Global Temperature Rise
Scientists have tracked a global rise in temperature since 1880, reaching an increase of nearly one degree Celsius as of 2016. According to NASA, two-thirds of this increase has happened since the '70s. It might not seem like much, but consider that this is the average rise in temperature for Earth. It takes a vast amount of heat to warm the planet that much; to put it in perspective, the Little Ice Age was only about one degree Celsius cooler than our climate today. By the way, 2016 was the warmest year on record.
Ice Sheets Are Melting
Perhaps unsurprisingly given the rise in temperature, measurements have shown that polar ice sheets are melting at a rapid pace. On top of containing huge amounts of frozen water, ice caps influence weather and climate — which is why it's alarming that they appear to be melting at an accelerated rate.
Sea Levels Are Rising
When ice caps melt, all that water has to go somewhere. Recently, researchers have tracked a rise in sea levels around the world; in 2014, the ocean was 2.6 inches above the '93 average. Furthermore, projections struggle to keep up with the tide — as sea ice continues to melt, researchers continue to up their estimates of how far the ocean will rise.

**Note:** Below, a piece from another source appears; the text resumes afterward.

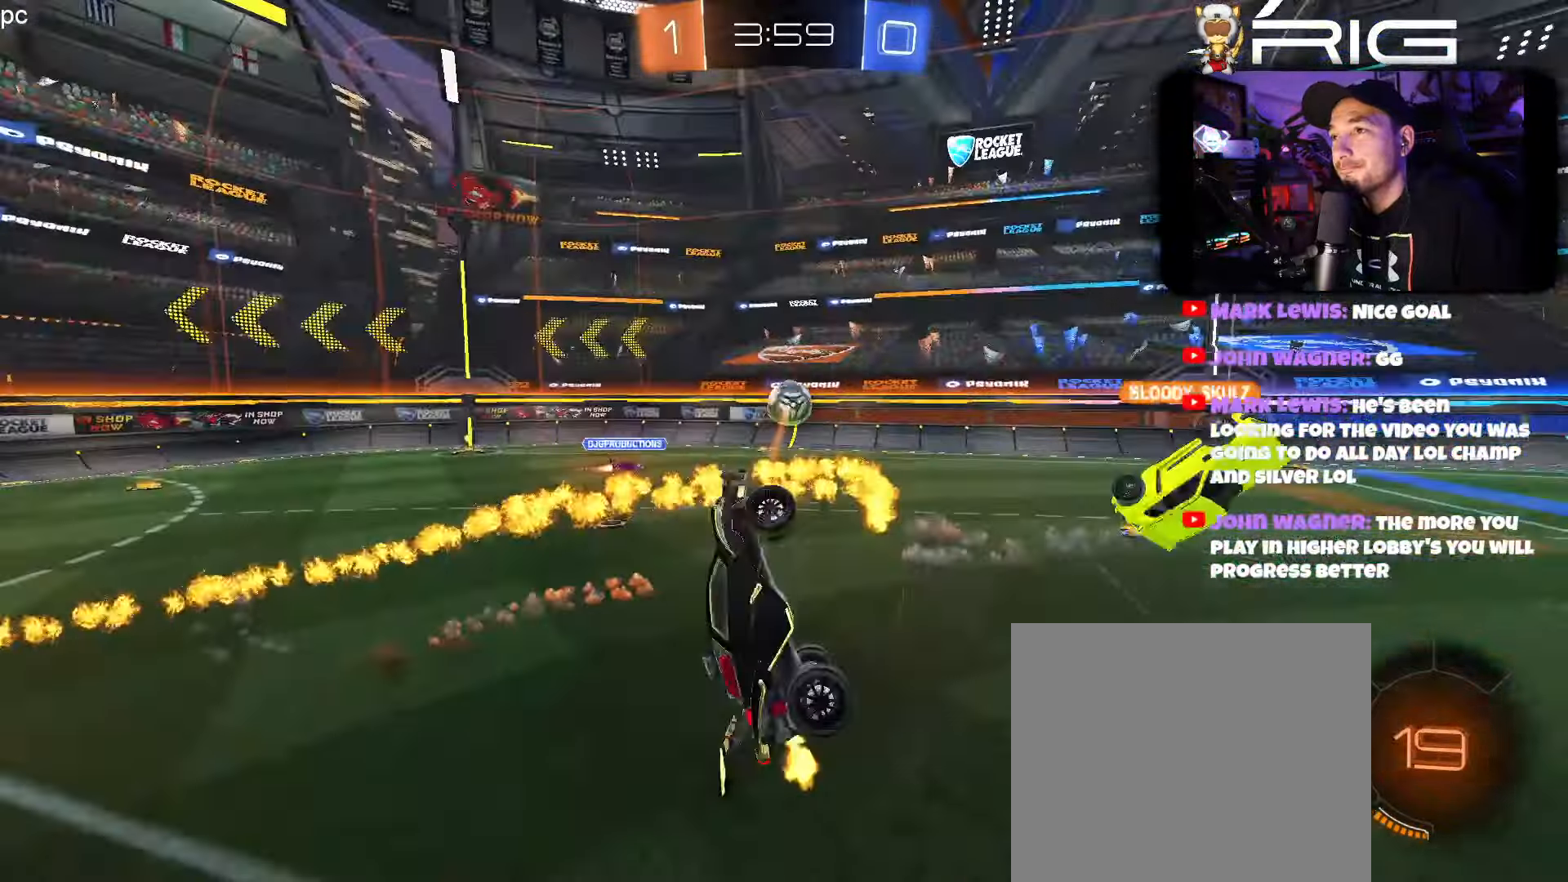
{"buttons": ["R2"], "left_stick": "left", "events": []}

Extreme Weather Is Increasing
West Coast residents might be experiencing the effects of climate change at this very moment. Over the past several decades, extreme weather events like droughts and hurricanes have been increasing, and according to mounting evidence, it's the result of human-induced climate change. In March, a new study suggested that the rise in global temperature stalls large-scale wind patterns across the world, leaving entire swaths of land under the same weather conditions far longer than usual. A dry period can become a drought, and stormy seasons can turn into floods.

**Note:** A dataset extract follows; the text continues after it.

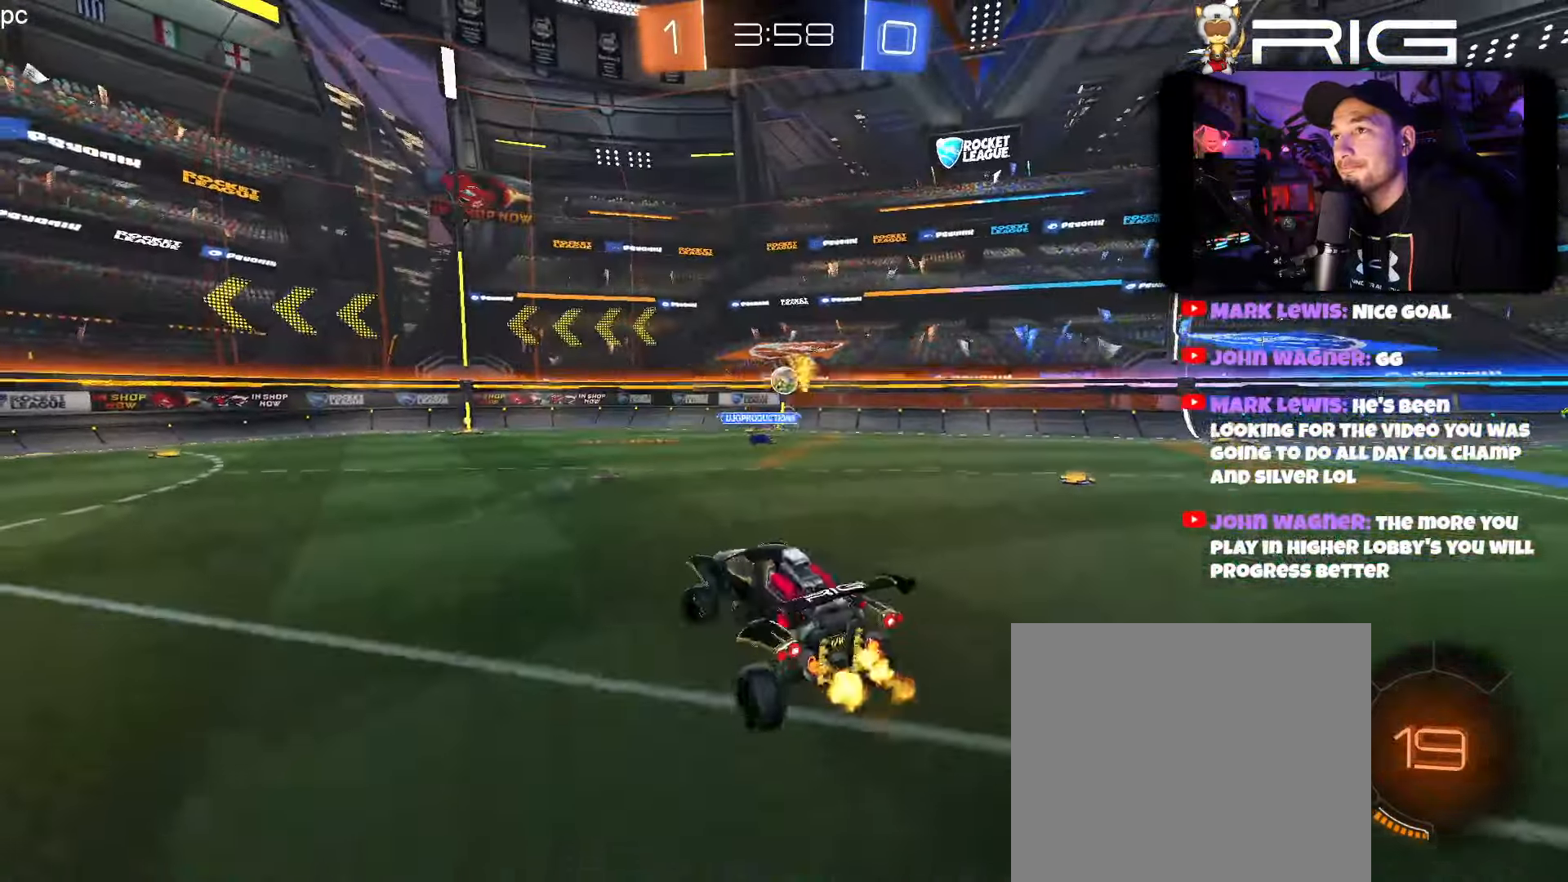
{"buttons": ["B", "R2"], "left_stick": "center", "events": [[17, "left_stick", "center"], [267, "B", "down"]]}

The Great Barrier Reef Is Dying
If you always dreamed of visiting the Great Barrier Reef, one of the world's greatest natural wonders, your chance has been lost. According to researchers, the majority of the reef is now dead or dying as the result of mass coral bleaching. This is one of the effects of ocean acidification — the steady decrease in seawater pH as it absorbs carbon dioxide from the atmosphere. Good old greenhouse gases strike again.
Glaciers Are Retreating
The polar ice caps aren't the only places where frozen water is melting. Glaciers are incredibly sensitive to climate changes, and they've begun retreating in many areas of the world. In fact, Alaska's glaciers are losing an estimated 75 billion tons of ice annually.
I'll leave you with a word of advice: If you daydream about seeing these gigantic ice formations for yourself, do it now, before Earth's glaciers go the way of the Great Barrier Reef.